We see no reason why this approach should not be followed in Tonga."


These, as the reference makes clear, are not the only factors. Also relevant may be the seriousness of the offending, the need for an effective deterrence, the effect on the victim, and the personal circumstances of the offender or those dependent on him or her. There may well be others. But although these are factors that may be taken into account in considering whether, and if so for how long, to suspend part or all of a sentence, the major consideration is whether a suspension is likely to aid in the rehabilitation of the offender. If it is not, or if for any reason rehabilitation is not relevant to the sentence to be imposed, suspension of any part of the sentence is in general not appropriate.
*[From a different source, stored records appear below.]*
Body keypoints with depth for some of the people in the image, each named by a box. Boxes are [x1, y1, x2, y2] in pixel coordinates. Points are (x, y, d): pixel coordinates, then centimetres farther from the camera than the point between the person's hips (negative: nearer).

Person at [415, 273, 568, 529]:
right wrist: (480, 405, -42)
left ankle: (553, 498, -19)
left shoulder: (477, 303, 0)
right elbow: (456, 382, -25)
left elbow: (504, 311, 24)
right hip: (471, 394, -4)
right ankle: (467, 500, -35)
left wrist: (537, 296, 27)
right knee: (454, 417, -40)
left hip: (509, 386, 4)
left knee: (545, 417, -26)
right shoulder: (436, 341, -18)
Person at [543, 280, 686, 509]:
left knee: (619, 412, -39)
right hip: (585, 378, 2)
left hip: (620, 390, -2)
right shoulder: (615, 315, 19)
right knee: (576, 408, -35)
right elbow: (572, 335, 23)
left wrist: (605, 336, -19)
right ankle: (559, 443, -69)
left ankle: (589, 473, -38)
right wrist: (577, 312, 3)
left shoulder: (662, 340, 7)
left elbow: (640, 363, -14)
There is one respect in which the sentence is clearly in error. By suspending the unserved portion of the sentence, 2 year 4 months, for 2 years, it follows that at the expiration of 2 years, the respondent will be required to return to prison for the balance of 4 months. We do not consider that this can be what the Judge intended. The suspension of the sentence for a period less than the balance of the sentence was an error. When a sentence is suspended, it must always be for not less than the unserved portion of the sentence.
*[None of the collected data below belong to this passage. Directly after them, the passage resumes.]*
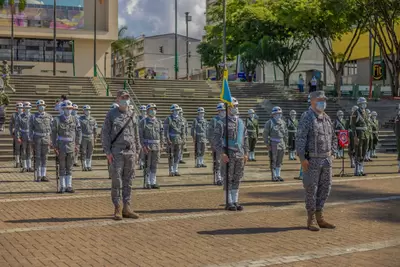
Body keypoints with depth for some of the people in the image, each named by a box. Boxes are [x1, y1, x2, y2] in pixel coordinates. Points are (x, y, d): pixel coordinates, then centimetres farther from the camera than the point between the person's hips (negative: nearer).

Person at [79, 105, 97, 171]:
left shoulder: (93, 119, 10)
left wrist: (95, 138, 9)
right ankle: (84, 166, 4)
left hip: (91, 138, 3)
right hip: (83, 138, -3)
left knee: (90, 153, 5)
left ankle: (89, 166, 11)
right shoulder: (80, 119, -2)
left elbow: (95, 129, 13)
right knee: (83, 153, -2)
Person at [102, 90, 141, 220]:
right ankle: (117, 209, 4)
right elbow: (105, 133, -3)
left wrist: (137, 150, 13)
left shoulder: (133, 115, 11)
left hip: (130, 152, 4)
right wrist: (107, 151, -10)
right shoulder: (111, 114, -1)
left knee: (128, 181, 6)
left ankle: (127, 208, 12)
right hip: (116, 152, -4)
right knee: (116, 181, -3)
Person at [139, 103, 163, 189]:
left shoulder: (159, 122, 9)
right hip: (147, 147, -4)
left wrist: (161, 146, 3)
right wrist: (143, 146, -16)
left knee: (154, 165, 6)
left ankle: (153, 183, 11)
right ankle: (147, 183, 4)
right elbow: (140, 135, -7)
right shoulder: (143, 122, -2)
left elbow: (162, 134, 10)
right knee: (147, 166, -1)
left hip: (156, 146, 4)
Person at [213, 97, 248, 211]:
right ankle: (229, 203, 6)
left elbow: (245, 139, 17)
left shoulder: (241, 122, 13)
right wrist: (222, 153, -18)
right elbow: (216, 139, -11)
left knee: (237, 179, 8)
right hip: (228, 155, -6)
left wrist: (246, 153, 11)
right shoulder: (222, 123, -6)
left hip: (240, 155, 6)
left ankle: (235, 201, 17)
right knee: (229, 179, -1)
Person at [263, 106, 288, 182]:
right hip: (273, 144, -5)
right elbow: (265, 134, -5)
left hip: (281, 144, 5)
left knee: (279, 161, 10)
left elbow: (285, 134, 17)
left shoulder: (283, 123, 10)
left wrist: (285, 143, 13)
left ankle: (278, 175, 18)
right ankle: (274, 176, 6)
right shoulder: (269, 123, -5)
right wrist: (267, 144, -9)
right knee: (273, 161, -1)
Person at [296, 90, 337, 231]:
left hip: (326, 160, 7)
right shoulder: (307, 118, -11)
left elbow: (333, 138, 23)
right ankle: (311, 220, 11)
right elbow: (300, 138, -17)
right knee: (311, 190, 1)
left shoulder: (327, 118, 11)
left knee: (325, 188, 10)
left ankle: (320, 218, 20)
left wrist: (331, 153, 12)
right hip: (312, 160, -7)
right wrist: (302, 158, -21)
It remains to consider whether the sentence of 3 years imprisonment, suspended for all but 8 months, has resulted in a sentence so inadequate that this Court should increase the sentence. We have regard to the seriousness of the offending, that it was the result of dishonesty deliberated upon over a period of months, that the respondent was in a position of trust, that the theft was from an employer, that for offences of this kind there is a need to impose a sentence that will deter others, and to sentences imposed in other cases. We also have regard to the respondent's blameless record, to his co-operation with the police, to the effect any custodial sentence will have on his family, and the effect of the conviction on his own future. He has been an accountant all his working life. This avenue of employment, or any other of a like kind, will no longer be open to him. To that extent, the sentence will have a more serious effect than one where the defendant can return to his employment on release. For the same reason it is highly unlikely that the respondent will offend again.
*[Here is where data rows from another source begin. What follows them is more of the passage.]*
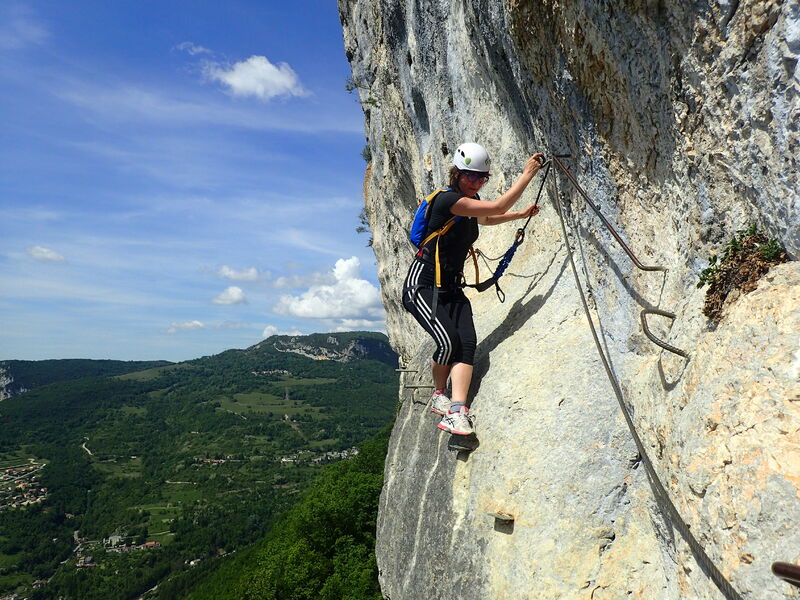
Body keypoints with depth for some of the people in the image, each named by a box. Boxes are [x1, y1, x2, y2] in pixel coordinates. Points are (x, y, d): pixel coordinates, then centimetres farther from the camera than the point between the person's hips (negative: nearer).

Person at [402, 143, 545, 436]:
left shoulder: (471, 203, 10)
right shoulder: (447, 199, -17)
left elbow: (485, 219, 35)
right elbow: (498, 207, -23)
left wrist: (522, 214, 26)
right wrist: (527, 173, -14)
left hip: (451, 288, 8)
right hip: (422, 284, -8)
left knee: (467, 343, -13)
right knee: (449, 340, -24)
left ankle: (456, 412, -18)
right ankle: (439, 395, 7)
The reason the Judge gave for suspending the sentence, that the respondent was the breadwinner for his family, was not, and is rarely likely ever to be, on its own, a proper reason for suspending a sentence. Having considered the factors to which we have referred, we are satisfied that the sentence with, the suspension ordered, is so inadequate that this Court is bound to increase it.


Bearing in mind that this is a Crown appeal, that although the respondent cannot be considered a young man, this is his first conviction, that suspending the sentence in part will aid in his rehabilitation, that there was a degree of co-operation with the authorities, and having some regard to the situation of his family, we accept, as did Mr Cauchi for the Crown, that the sentence should be suspended, but for a period substantially less than that ordered.


THE RESULT


The sentence of three years imprisonment is affirmed. The application for leave to appeal is allowed. The suspension of that sentence for the balance, after the respondent has served 8 months, is quashed. In lieu thereof, the last 12 months of the sentence is suspended for 2 years from the date of his release. To that extent, the appeal is allowed.